Ik zeg in mijn motie dat wij het moeten doen waar de effecten volgens de termen en criteria van de minister positief zijn. Waar de effecten niet positief zijn, moeten wij het niet doen. De minister kan de motie dus steunen. In het rapport smokkelt de minister echter een nieuw criterium naar binnen, namelijk de reistijdverliezen. Dat was tot nu toe echter nooit een criterium voor de minister. Die plotselinge toevoeging werpt mijn fractie verre van zich.

Minister Peijs:

De heer Duyvendak sprak gisteren ook al over die plotselinge toevoeging. Dat is echter absoluut niet het geval. Al in de brief over Overschie zijn kosteneffectiviteit, doorstroming en voertuigverliesuren in de overweging betrokken. Ik raad hem aan, deze brief nog eens goed na te lezen. Het is dus niets nieuws. Dit soort verkeersbesluiten wordt ook vanuit de OEI-systematiek bekeken op de effecten op de infrastructuur. Ik hoop dat de heer Duyvendak er na lezing van de brief niet meer op terugkomt. Anders blijven wij elkaar voortdurend dezelfde zinnen toevoegen. Dat lijkt mij niet de bedoeling.

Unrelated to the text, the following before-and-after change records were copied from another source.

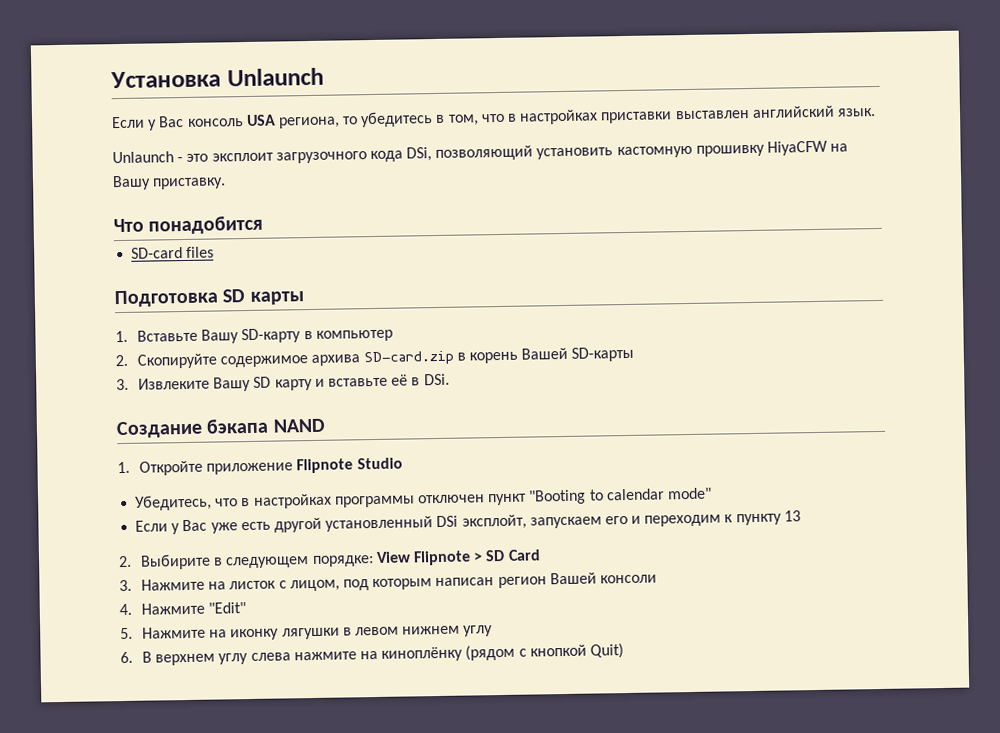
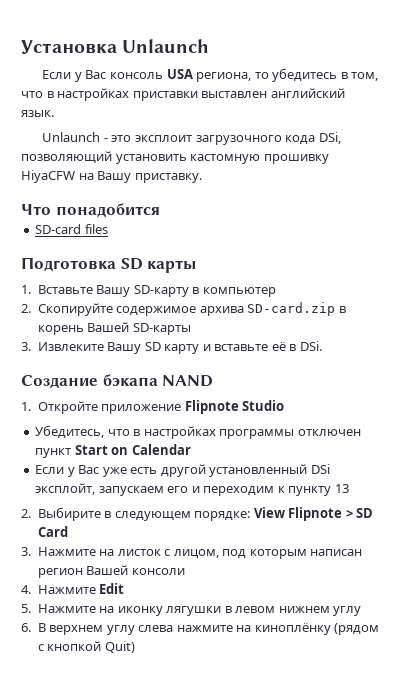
[528,487,712,505] "Booting to calendar mode" -> [74,444,191,455] Start on Calendar
[208,602,247,614] "Edit" -> [99,583,125,594] Edit

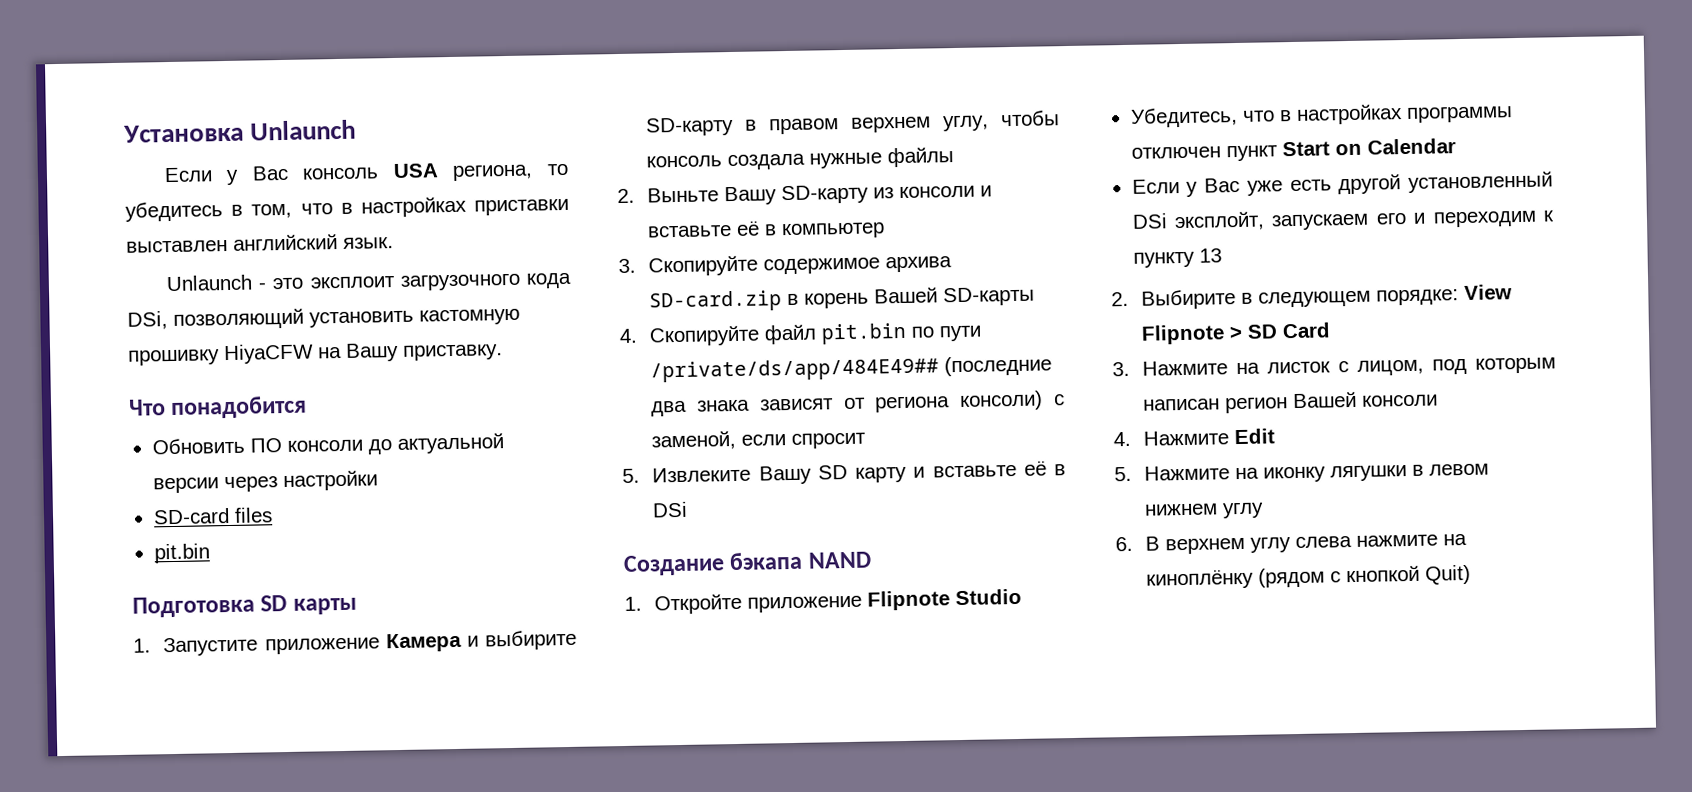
(160, 210) none -> [151,433,504,455] [152,470,378,494] // Обновить ПО консоли до актуальной версии через настройки
(108, 229) none -> [153,543,210,564] // pit.bin
[37,285,189,297] Вставьте Вашу SD-карту -> [163,629,577,657] [646,110,1060,137] [646,147,955,171] [617,184,993,206] [647,220,761,238] Запустите приложение Камера и выбирите SD-карту в правом верхнем углу, чтобы консоль создала нужные файлы // 2. Выньте Вашу SD-карту из консоли и вставьте её
[21,304,31,313] 2. -> [618,258,636,274] 3.
[21,342,31,351] 3. -> [619,322,983,347] [650,355,1053,383] [651,390,1065,417] [651,430,867,451] [622,468,640,483] 4. Скопируйте файл pit.bin по пути /private/ds/app/484E49## (последние два знака зависят от региона консоли) с заменой, если спросит // 5.
[299,341,322,351] DSi. -> [652,501,689,518] DSi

Ik had graag gezien dat het onderzoek anders was uitgepakt. De verbetering die de heer Duyvendak ziet, is nog niet gesaldeerd op de achtergrondvervuiling en het onderliggende wegennet. Dan is immers een slechts minieme verbetering te zien, die de reistijdverliezen over de gehele dag niet goed kunnen maken. Het onderzoek was gericht op een aanmerkelijke luchtkwaliteitsverbetering. Ik had dan ook met liefde deze maatregel genomen. Die helpt echter niet. Ik ontraad daarom aanvaarding van beide moties.

De beraadslaging wordt gesloten.

De voorzitter:

Over de moties wordt volgende week dinsdag gestemd.

De vergadering wordt enkele ogenblikken geschorst.